To that point, Bostock shared that the bracing acidity in both Dos Cabeza white wines came not from acidulation but from the inclusion of Picpoul Blanc, for balance.
Rugged terrain
In addition to vineyards in Willcox, Maynard Keenan owns 40 acres of vineyards spread over several sites near Jerome, Ariz., and produces between 6,000 and 8,000 cases, annually.
“Northern Arizona isn’t as agriculturally-friendly as Southern Arizona in terms of cost of land and ease of farming,” he said, noting that, in the basin of the Verde Valley where he farms, the terrain is rougher, more sloping, less hydrated and much cooler. At an elevation of 3,300 feet above sea level, he likened the cold conditions to syrup: “It just floods into that spot.”
Keenan said he has re-planted his primary site three times as a result of frost damage. The solution he finally came upon turned out to be a simple frost fan. “Once we get past that first week of May, we should be okay, but historically it happens right around now...or straight-up snow.”
Of the 26 SKUs Keenan sells, one-quarter are Rhône-based, hailing primarily from his southern Arizona properties. “I feel like Syrah and Petite Sirah do much better down south for me,” he said, but added that Grenache and Mourvedre appear to be doing well in the chillier, less predictable north.
While experimentation for Keenan starts with choosing vineyard sites, it extends into farming and winemaking as well, with early picks, extended maceration, and submerged cap fermentation.
For Caduceus Cellars’ 2013 “Nagual del Agostina,” a 100% Mourvedre from northern Arizona, he picked at 23.5° Brix followed by extended maceration in a 350-gallon tank and pump-overs on skins for a few weeks. Likewise, for his 2015 100% Grenache “Airavata,” he picked at 23.5° Brix and left it to sit on its skins for 72 days with a submerged cap in the tank. Like Bostock, he will age his 2016 and 2017 Grenache in concrete eggs.
In addition to challenges presented by soils and climate, Keenan said a major obstacle is access to healthy plant material. Bostock added another challenge: that of evolving laws in a state that has not historically had a wine industry. “The laws weren’t written to allow us to do what we want to do,” he said. “Arizona is open to other winemaking markets, but it’s laid some prohibitive laws to production.”
He said state legislators recently closed internet sales of alcohol between the hours of 2 A.M. and 6 A.M., as they do for brick-and-mortar bars.
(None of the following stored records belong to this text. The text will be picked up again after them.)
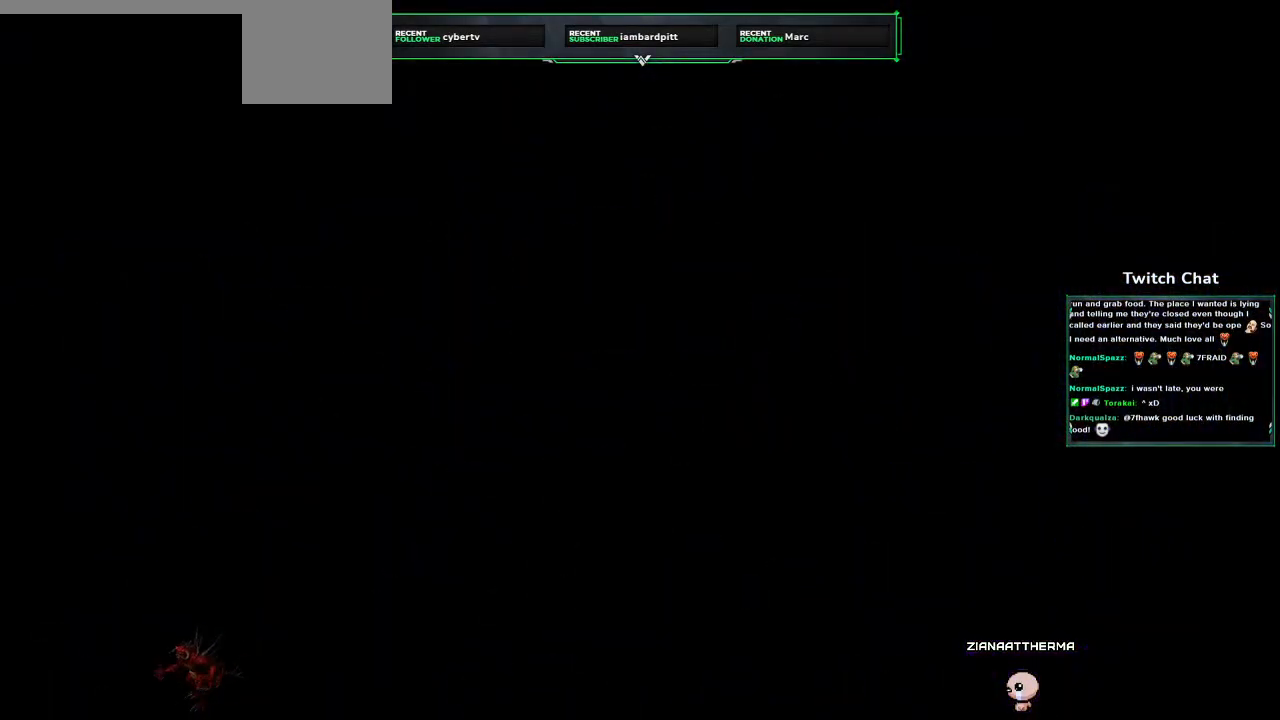
{"dt_ms": 500, "buttons": [], "left_stick": "center", "right_stick": "center", "events": []}
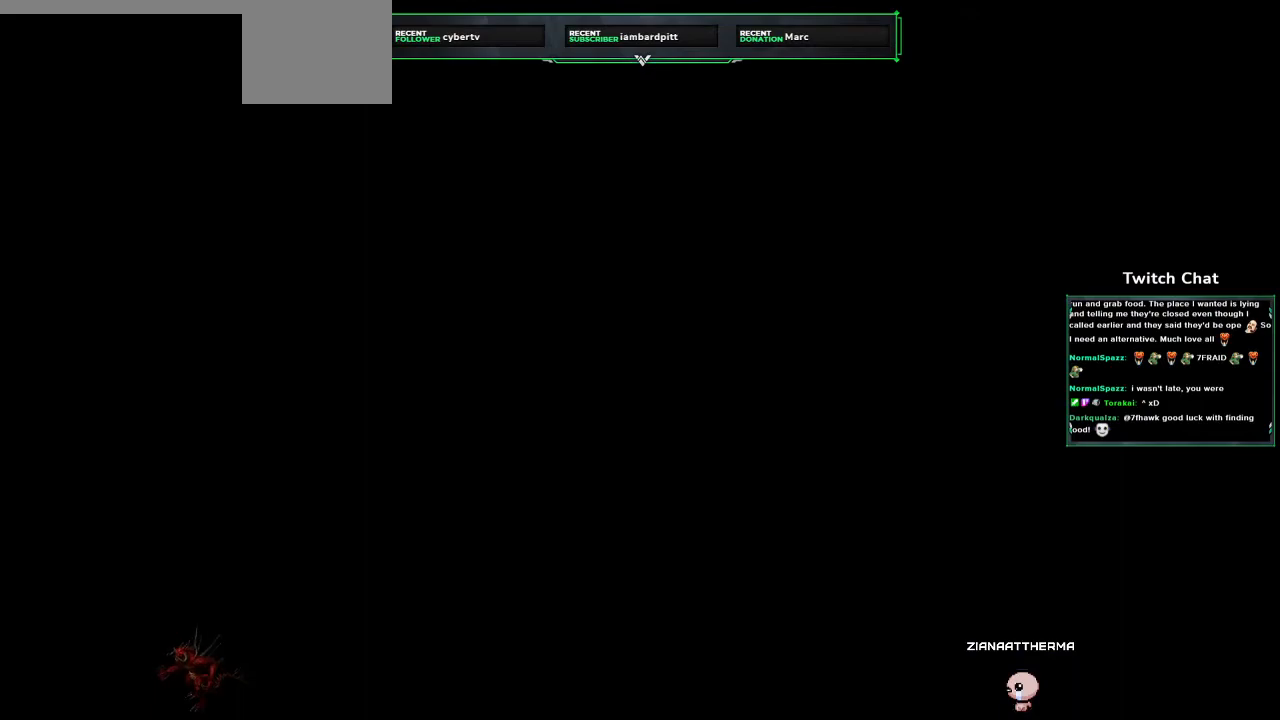
{"dt_ms": 500, "buttons": [], "left_stick": "center", "right_stick": "center", "events": []}
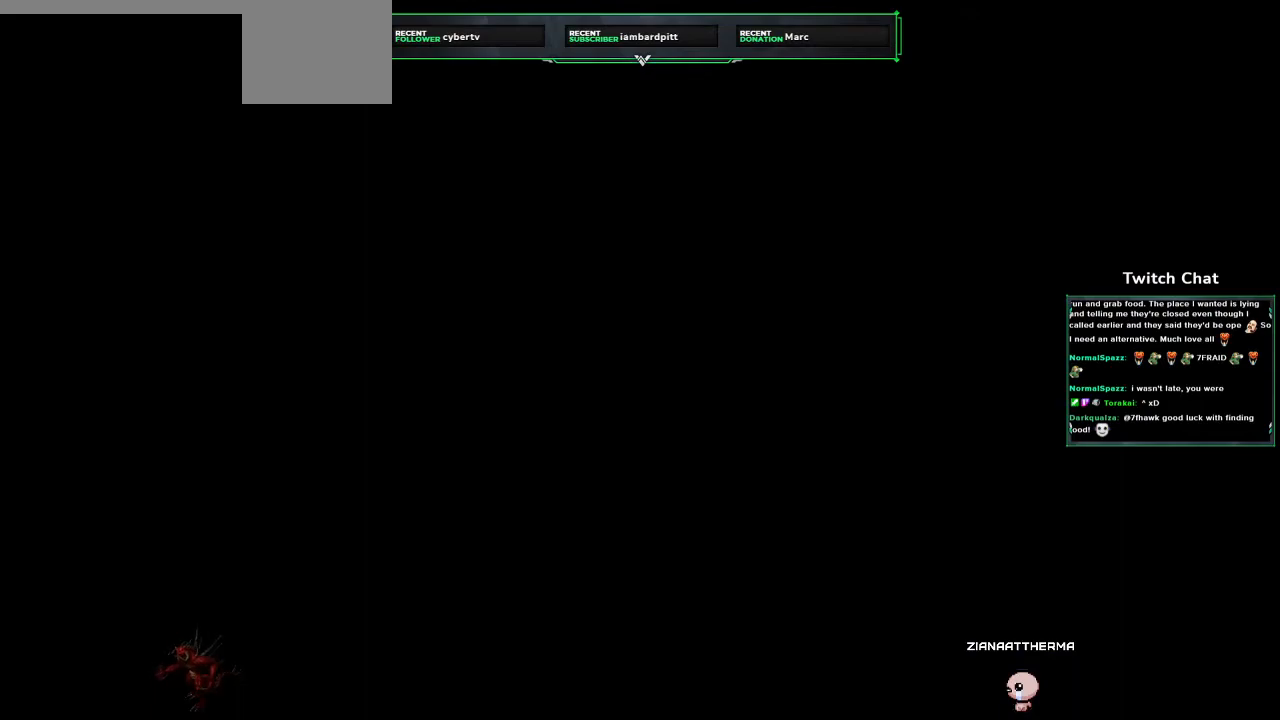
{"dt_ms": 500, "buttons": [], "left_stick": "center", "right_stick": "center", "events": []}
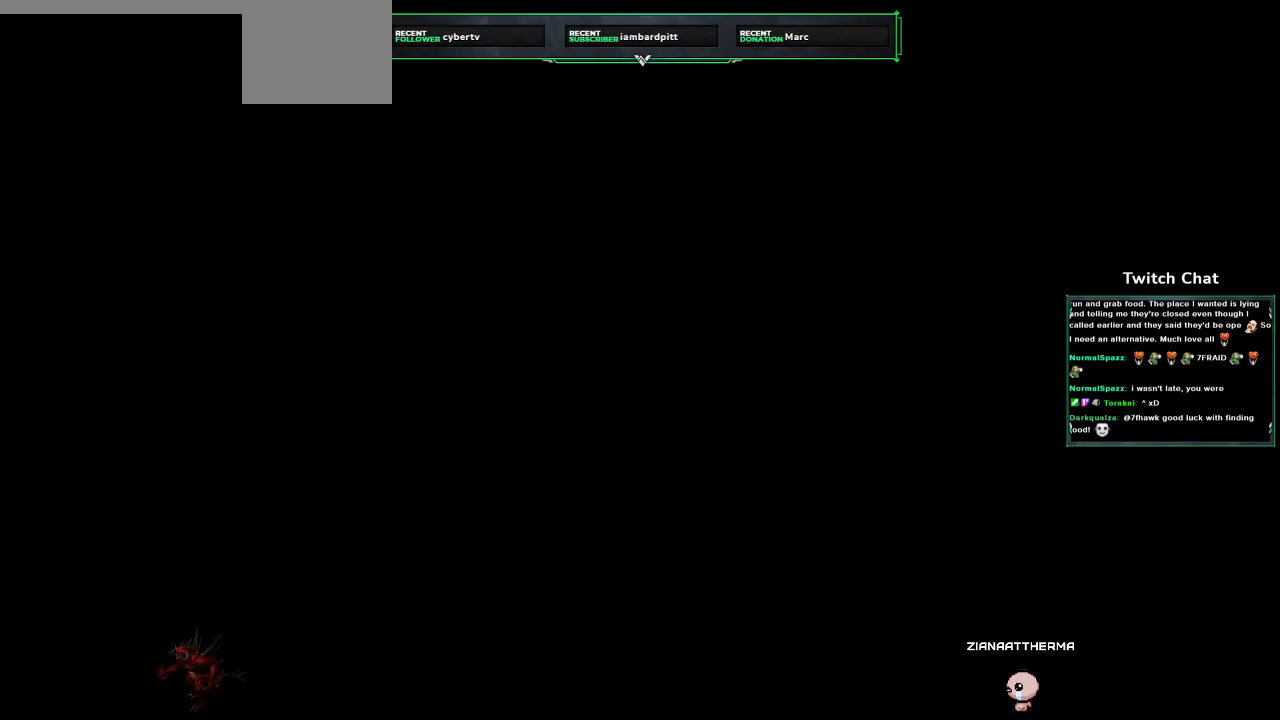
{"dt_ms": 500, "buttons": [], "left_stick": "center", "right_stick": "center", "events": []}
State law also prohibits corkage, “so our wine fans can’t bring bottles to their restaurant,” Bostock said.
As such, half of Dos Cabezas sales take place in the tasting room. “We have a small band of enthusiastic consumers, but we still battle image all the time.”
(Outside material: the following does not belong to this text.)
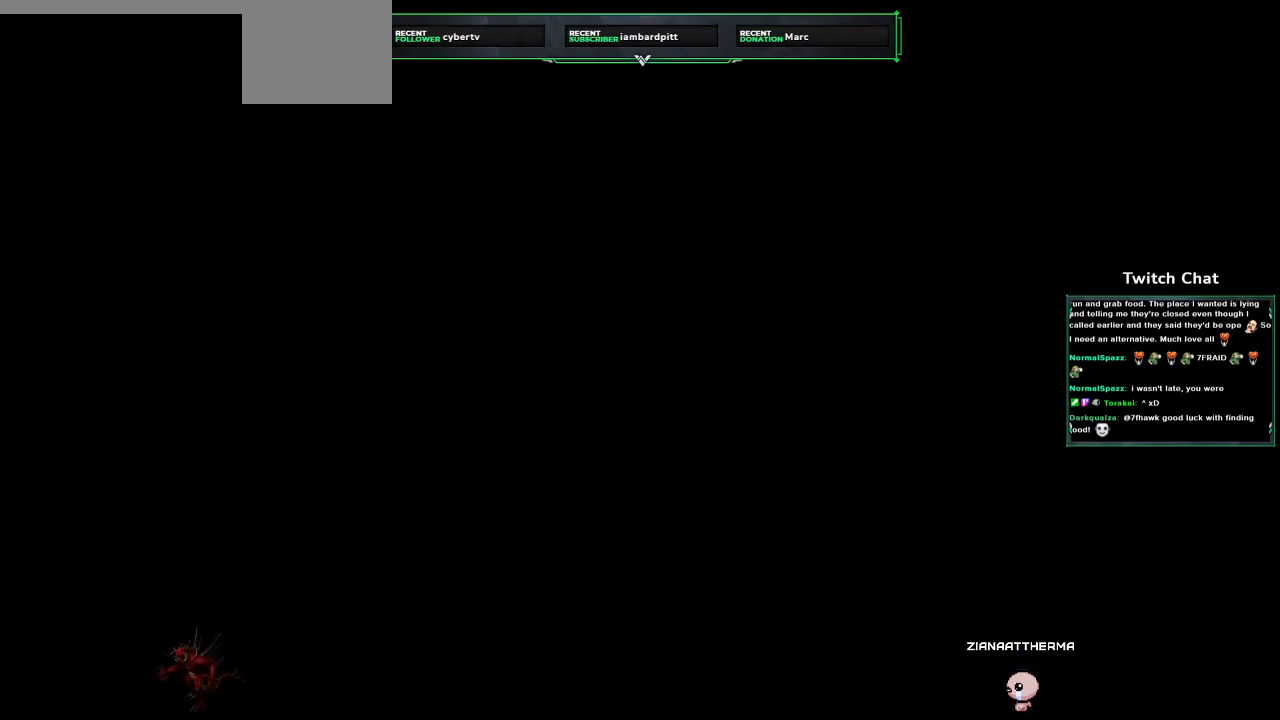
{"dt_ms": 500, "buttons": [], "left_stick": "center", "right_stick": "center", "events": []}
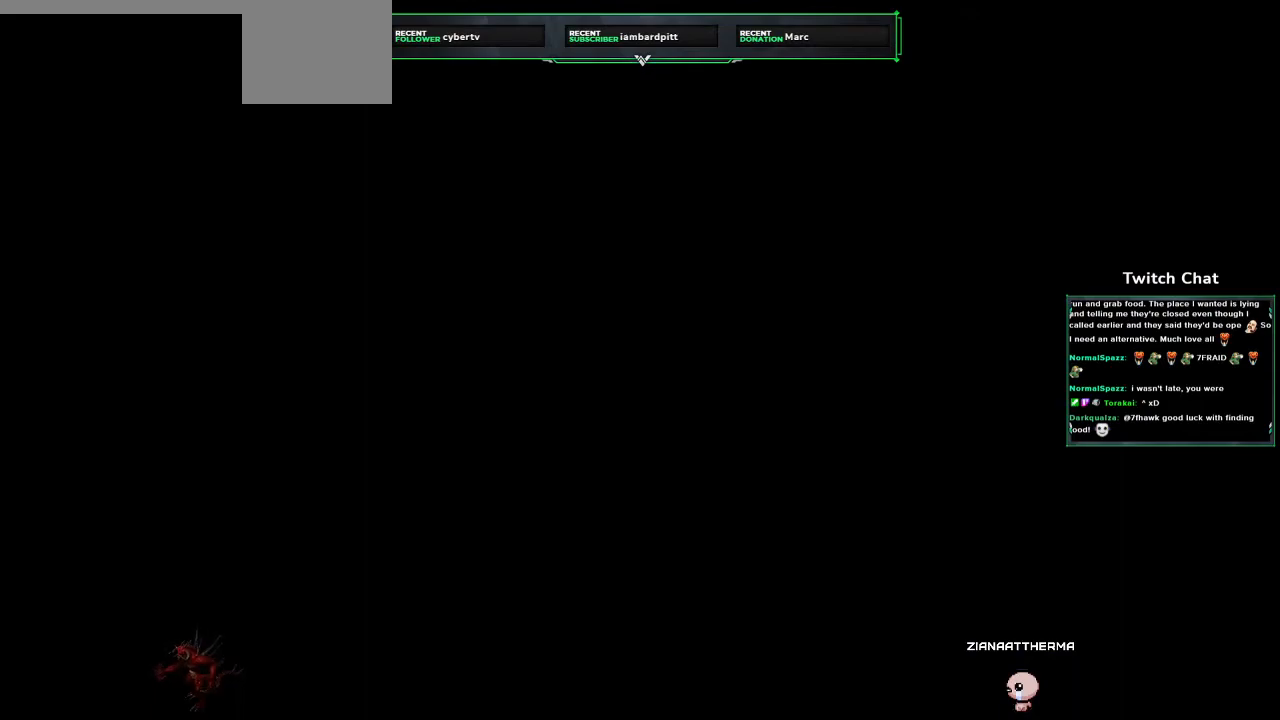
{"dt_ms": 500, "buttons": [], "left_stick": "center", "right_stick": "center", "events": []}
Keenan and Bostock both see winegrowing in Arizona as a long game, played with an eye to the future, generations ahead.
“I used to think we’d plant vines and make wine,” said Bostock, laughing. “Now I feel more like Moses: if I can get my kids there, I can see the promise land from here. It’s going to take time. We want to figure out what works as quickly as possible, and the only way you can find out what works is by sticking it in the ground and making wine from it.”
Keenan concurs. “A lot us in Arizona are puzzling to figure this out. We won’t see the end of the rainbow on this, so we’re setting it up for our grandkids to see. I’m swinging for the fence on many levels.”